Chinese pig herd is recovering from the most recent case of African Swine Fever. According to the director of the Husbandry and Veterinary Bureau of China’s Ministry of Agriculture and Rural Affairs, pig production recovery has been rapid. By September 2019 animal inventories had reached 44.46 million, a 0.6% increase from the previous month and sow had increased to 6.10 million head, an increase of 3.7%.
According to USDA, China’s projected consumption for 2020 remains unchanged from the previous years, 103.56 million mt of soybeans. China’s soybean output for 2019/2020 is expected to be at 17.27 million tonnes of soybeans, and the Ministry of Agriculture expects 86.6 million mt of soybeans to be crushed in 2020 into soy meal, flat with the 2018/2019 level.
China’s demand for soybeans will increase more than the projections, because the pig herd is recovering from African Swine Fever.
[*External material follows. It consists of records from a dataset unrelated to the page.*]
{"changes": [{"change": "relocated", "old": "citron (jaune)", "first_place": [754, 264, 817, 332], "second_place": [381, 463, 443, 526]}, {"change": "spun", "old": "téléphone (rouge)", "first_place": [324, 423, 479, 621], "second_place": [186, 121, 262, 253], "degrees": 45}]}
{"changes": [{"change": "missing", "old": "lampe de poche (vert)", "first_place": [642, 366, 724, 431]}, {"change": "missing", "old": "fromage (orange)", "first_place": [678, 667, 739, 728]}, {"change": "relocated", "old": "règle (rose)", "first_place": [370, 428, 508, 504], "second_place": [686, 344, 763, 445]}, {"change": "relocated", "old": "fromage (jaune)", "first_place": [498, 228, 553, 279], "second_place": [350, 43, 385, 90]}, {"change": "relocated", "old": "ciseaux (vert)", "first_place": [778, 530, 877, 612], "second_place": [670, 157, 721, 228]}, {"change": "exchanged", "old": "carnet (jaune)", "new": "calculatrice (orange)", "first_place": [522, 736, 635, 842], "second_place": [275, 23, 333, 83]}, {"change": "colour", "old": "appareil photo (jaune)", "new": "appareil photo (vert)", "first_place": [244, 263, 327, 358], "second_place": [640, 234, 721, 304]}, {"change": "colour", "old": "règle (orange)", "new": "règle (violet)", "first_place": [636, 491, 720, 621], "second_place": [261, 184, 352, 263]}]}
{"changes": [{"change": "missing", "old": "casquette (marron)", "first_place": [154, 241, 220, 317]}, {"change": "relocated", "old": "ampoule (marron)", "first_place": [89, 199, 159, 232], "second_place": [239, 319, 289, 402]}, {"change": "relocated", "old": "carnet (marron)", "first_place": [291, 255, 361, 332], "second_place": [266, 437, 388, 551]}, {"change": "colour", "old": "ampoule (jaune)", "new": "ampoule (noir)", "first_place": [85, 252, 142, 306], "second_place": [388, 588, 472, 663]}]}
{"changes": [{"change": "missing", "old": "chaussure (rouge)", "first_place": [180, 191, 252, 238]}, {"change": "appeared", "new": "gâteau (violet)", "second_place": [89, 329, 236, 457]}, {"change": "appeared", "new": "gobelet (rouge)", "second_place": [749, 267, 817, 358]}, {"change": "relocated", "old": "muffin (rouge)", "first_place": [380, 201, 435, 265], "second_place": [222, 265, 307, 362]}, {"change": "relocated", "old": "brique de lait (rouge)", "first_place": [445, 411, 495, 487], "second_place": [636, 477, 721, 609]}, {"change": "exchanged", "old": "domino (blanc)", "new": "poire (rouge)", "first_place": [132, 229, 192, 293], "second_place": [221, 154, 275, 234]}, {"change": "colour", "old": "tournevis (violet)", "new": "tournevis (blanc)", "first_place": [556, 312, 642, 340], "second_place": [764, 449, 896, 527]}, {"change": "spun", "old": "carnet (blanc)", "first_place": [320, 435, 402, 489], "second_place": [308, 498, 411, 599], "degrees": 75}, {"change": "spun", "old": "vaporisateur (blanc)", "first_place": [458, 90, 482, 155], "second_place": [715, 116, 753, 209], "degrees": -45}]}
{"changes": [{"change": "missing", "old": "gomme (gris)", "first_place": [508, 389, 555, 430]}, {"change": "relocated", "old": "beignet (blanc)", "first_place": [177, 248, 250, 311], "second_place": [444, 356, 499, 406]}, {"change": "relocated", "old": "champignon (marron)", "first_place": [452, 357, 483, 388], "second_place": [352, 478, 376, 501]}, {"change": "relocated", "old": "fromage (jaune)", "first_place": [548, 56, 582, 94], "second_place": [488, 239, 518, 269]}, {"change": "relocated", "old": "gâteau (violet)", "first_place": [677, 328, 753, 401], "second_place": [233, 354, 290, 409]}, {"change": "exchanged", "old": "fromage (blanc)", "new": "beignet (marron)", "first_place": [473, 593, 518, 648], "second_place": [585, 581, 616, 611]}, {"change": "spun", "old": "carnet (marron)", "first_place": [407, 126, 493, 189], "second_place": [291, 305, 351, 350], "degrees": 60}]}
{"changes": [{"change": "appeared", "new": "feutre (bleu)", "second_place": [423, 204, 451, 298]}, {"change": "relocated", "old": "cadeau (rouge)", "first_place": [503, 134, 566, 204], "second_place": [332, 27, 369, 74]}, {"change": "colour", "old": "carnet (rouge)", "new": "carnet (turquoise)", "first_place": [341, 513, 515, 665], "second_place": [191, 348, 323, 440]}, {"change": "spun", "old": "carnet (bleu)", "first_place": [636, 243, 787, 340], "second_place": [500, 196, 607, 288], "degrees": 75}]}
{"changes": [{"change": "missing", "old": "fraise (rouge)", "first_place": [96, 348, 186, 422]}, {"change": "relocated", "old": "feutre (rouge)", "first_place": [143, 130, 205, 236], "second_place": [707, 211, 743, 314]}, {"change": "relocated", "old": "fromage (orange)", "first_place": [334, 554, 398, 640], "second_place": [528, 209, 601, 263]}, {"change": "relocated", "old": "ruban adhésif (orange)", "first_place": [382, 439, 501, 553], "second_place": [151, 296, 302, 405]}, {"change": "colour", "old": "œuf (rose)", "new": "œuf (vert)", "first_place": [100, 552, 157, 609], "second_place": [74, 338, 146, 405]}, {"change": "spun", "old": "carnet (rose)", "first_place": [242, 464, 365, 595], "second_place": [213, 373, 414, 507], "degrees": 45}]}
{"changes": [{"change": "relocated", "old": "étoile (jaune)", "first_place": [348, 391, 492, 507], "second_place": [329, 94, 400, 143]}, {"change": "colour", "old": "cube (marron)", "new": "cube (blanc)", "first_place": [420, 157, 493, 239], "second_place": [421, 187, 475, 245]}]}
China also requires soybeans to increase chicken feed, to increase chicken stocks to supplement the increase in consumption. Thus an increase in demand will lead to an increase in soybean prices.
Farmers in the United States Decrease Soybean Output due to Trade War
In 2018, the United States produced a record 4.54 billion bushels of soybeans, up 3% from 2017. In the 2019/2020 season, the United States is expected to produce 3.55 billion bushels of soybeans, a decrease from its previous season in 2018.
In July 2018, President Donald Trump waged a trade war with China, imposing tariffs on US $550 billion worth of Chinese goods. As a retaliation, Beijing imposed tariffs on US$185 billion worth of US goods, 25% of the imposed tariffs by China were for US soybean. Soybean prices in 2018 dropped from about $10 a bushel to below $9 a bushel and the prices have not risen much since then.
Soybean farmers in the United States became the biggest losers in the fight between China and the United States and cut soybean acres due to low prices and lack of demand. In 2019 US farmers reduced acres for planting soybeans to 85 million acres, down from 89.2 million acres in 2019, thus leading to the low soybean output in 2019/20 season.
The United States is not the only country that has reduced soybean production. There are concerns over reduced output from countries such as Australia and Russia, due to bad weather conditions, which will ultimately lead to higher soybean prices.
With the signing of the Phase 1 deal between Beijing and Washington, China pledges to buy more of the United States agricultural products, soybeans being among them. No great change has been seen in soybean prices since China said it will only purchase agricultural products according to “market conditions”.
I believe the low output from farmers in the United States will lead to a price increase in soybeans. Farmers may continue decreasing acreage dedicated to soybeans if China does not make true its deal to purchase more agricultural products from the United States. And this will push soybean prices even higher.
Soybean prices will continue increasing in 2020, with the pig herd in China continuing to recover and more soybeans required to be crushed into soy meal, I believe with time China will increase its demand for soybeans more than the expected projections.
The decrease in output from the United States will lead to a price increase in 2020. Farmers in the United States may continue decreasing their soybean acreage if China does not make true its agreement to purchase agricultural products from the United States. This, in turn, might lead to higher prices from competitors, thus increasing soybean prices.
Disclosure: I/we have no positions in any stocks mentioned, and no plans to initiate any positions within the next 72 hours. I wrote this article myself, and it expresses my own opinions. I am not receiving compensation for it (other than from Seeking Alpha). I have no business relationship with any company whose stock is mentioned in this article.